Living like it’s 200,000 BC: The Paleo Diet

Paleo Diet (Image Credit: Ari Wasabi)

Paleo Diet (Image Credit: Ari Wasabi)

South Beach, Atkins, and Jenny Craig. These are just three of the many diet “fads” that have surfaced in recent times. With obesity becoming an increasingly large problem in the United States, having a variety of choices to help make better nutritional decisions is extremely useful.

With a new year comes yet another a new diet, and this year’s popular diet takes us back – way back. In hopes of sending the American people back to our hunter-gatherer roots, nutritional experts have introduced the Paleo Diet.

The Paleo Diet, also known as “the cave man” diet, is meant to mimic what humans of the Paleolithic era would have had the ability to eat. This means cutting out all processed foods such as soda and sweets, and focusing more on higher protein and fiber intake. (Source 1)

As with other diets, there are health benefits to cutting out the junk and replacing it with healthier alternatives.

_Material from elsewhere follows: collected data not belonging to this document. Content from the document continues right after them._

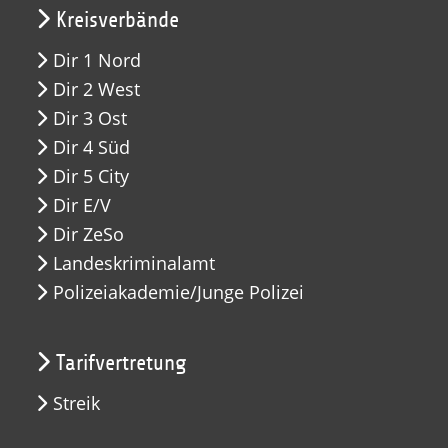
Kreisverbände
Dir 1 Nord
Dir 2 West
Dir 3 Ost
Dir 4 Süd
Dir 5 City
Dir E/V
Dir ZeSo
Landeskriminalamt
Polizeiakademie/Junge Polizei
Tarifvertretung
Streik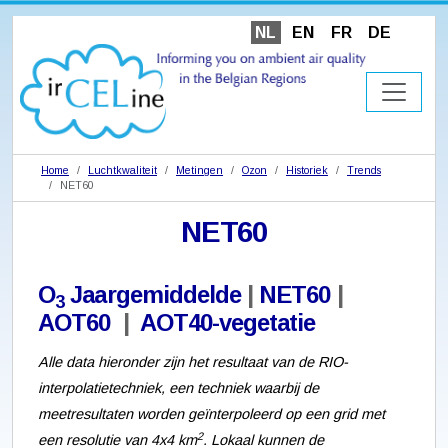
NL
EN
FR
DE
Home
Luchtkwaliteit
Metingen
Ozon
Historiek
Trends
NET60
NET60
O
Jaargemiddelde
|
NET60
|
3
AOT60
|
AOT40-vegetatie
Alle data hieronder zijn het resultaat van de RIO-
interpolatietechniek, een techniek waarbij de
meetresultaten worden geïnterpoleerd op een grid met
2
een resolutie van 4x4 km
. Lokaal kunnen de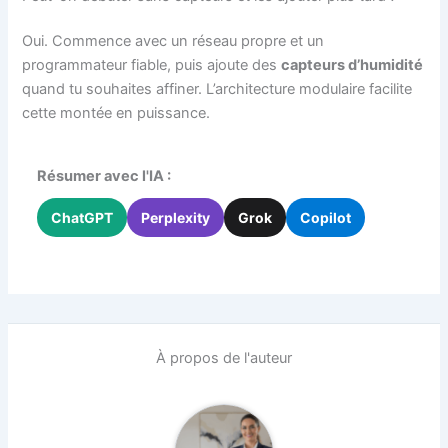
Oui. Commence avec un réseau propre et un
programmateur fiable, puis ajoute des
capteurs d’humidité
quand tu souhaites affiner. L’architecture modulaire facilite
cette montée en puissance.
Résumer avec l'IA :
ChatGPT
Perplexity
Grok
Copilot
À propos de l'auteur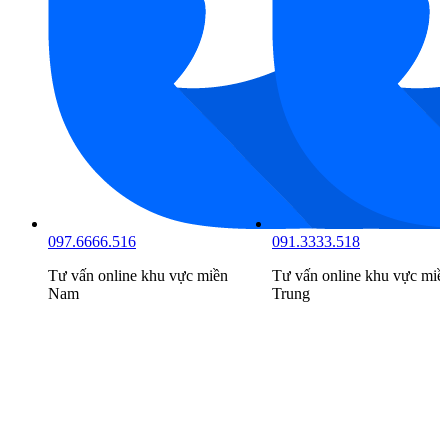
091.3333.518
098.6666.519
n
Tư vấn online khu vực
miền
Tư vấn online khu vực
miề
Trung
Bắc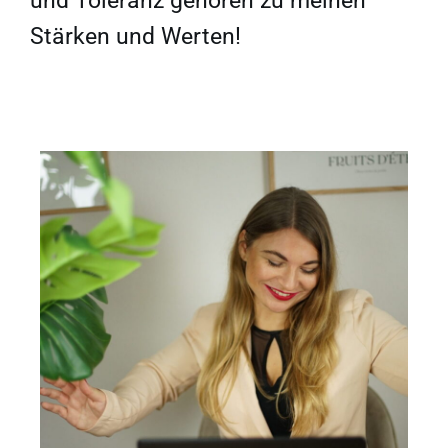
und Toleranz gehören zu meinen
Stärken und Werten!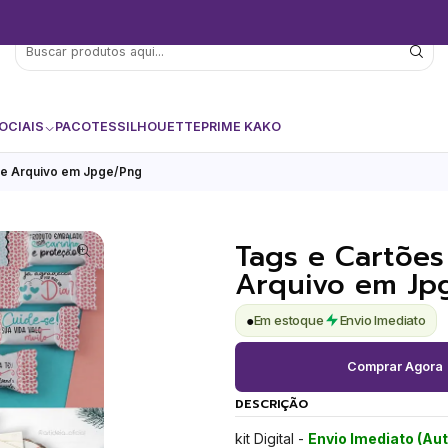
OCIAIS
PACOTES
SILHOUETTE
PRIME KAKO
te Arquivo em Jpge/Png
Tags e Cartões
Arquivo em Jp
●
Em estoque
Envio Imediato
Comprar Agora
DESCRIÇÃO
kit Digital -
Envio Imediato (Au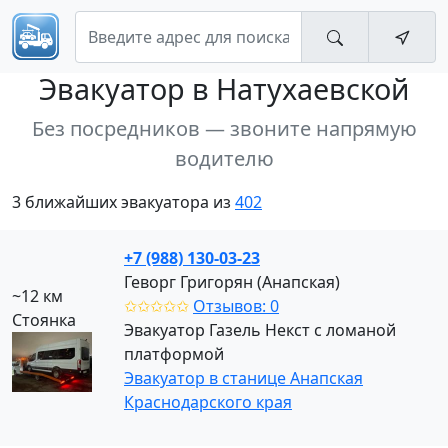
Эвакуатор
в Натухаевской
Без посредников — звоните напрямую
водителю
3 ближайших эвакуатора из
402
+7 (988) 130-03-23
Геворг Григорян (Анапская)
~12 км
✩✩✩✩✩
Отзывов: 0
Стоянка
Эвакуатор Газель Некст с ломаной
платформой
Эвакуатор в станице Анапская
Краснодарского края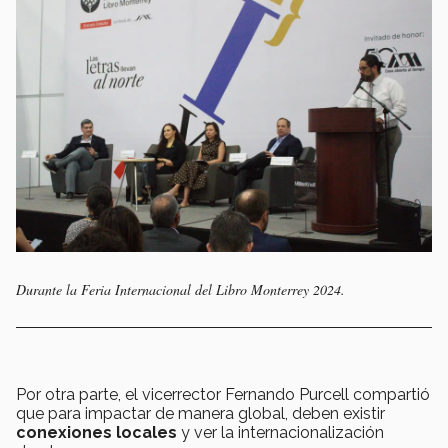
Durante la Feria Internacional del Libro Monterrey 2024.
Por otra parte, el vicerrector Fernando Purcell compartió
que para impactar de manera global, deben existir
conexiones locales
y ver la internacionalización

Some of these health benefits include decreased risk of osteoporosis, type 2 diabetes, obesity, cancer, cardiovascular disease, and many more. (Source 2)

However, there are two differences that make this diet special and more attainable for individuals who have had a difficult time sticking to diets in the past. The Paleo diet recommends an 85:15 rule, which allows three non-Paleo meals week. This means if you are visiting your family and they want to go out for pizza and wings, you have permission to cheat on your diet. Just remember you only get three non-Paleo meals a week, so make them count.

The second thing that makes this diet stand apart from the others is that it doesn’t require calorie counting or portion control. In fact, the experts behind the Paleo diet discourage calorie counting and portion control.

Now, what is it that the Paleo diet says you can and cannot eat? On the “Eat” list: grass-produced meats, fish and seafood, fresh fruits and vegetables, eggs, nuts and seeds, and healthful oils (like olive, walnut, flaxseed, macadamia, avocado, coconut). On the opposite side, foods you should avoid eating include: cereal grains, legumes, dairy, refined sugar, potatoes, processed foods, salt, and refined vegetable oils. (Source 3)

Of course, the diet is only half the battle. The second and most important part of losing weight is exercising. PaleoFit helps you utilize Paleo meal plans and plan to incorporate small, high-energy workouts several times a week.

The recipes that come directly from Paleo cookbooks are refreshing and healthy, but still allow you to eat what you want. For example, check out this recipe for Lemon Chicken Kebabs with Grilled Zucchinis that you can make in less than 30 minutes.

It’s never too late to start working on your self-image, and if you’ve tried other diets before and they haven’t worked, the Paleo diet may be a good choice. This diet is somewhat restrictive, but it also recognizes that we are human, and sometimes we can’t help but have a doughnut with your morning coffee.

 


References

1. Cordain, Loren. “The Paleo Diet Premise.” The Paleo Diet. 2010. Web. 24 June 2013.

2. Cordain, Loren. “Getting Started With The Paleo Diet.” The Paleo Diet. 2010. Web. 24 June 2013.

3. Cordain, Loren. “What To Eat On The Paleo Diet.” The Paleo Diet. 2010. Web. 24 June 2013.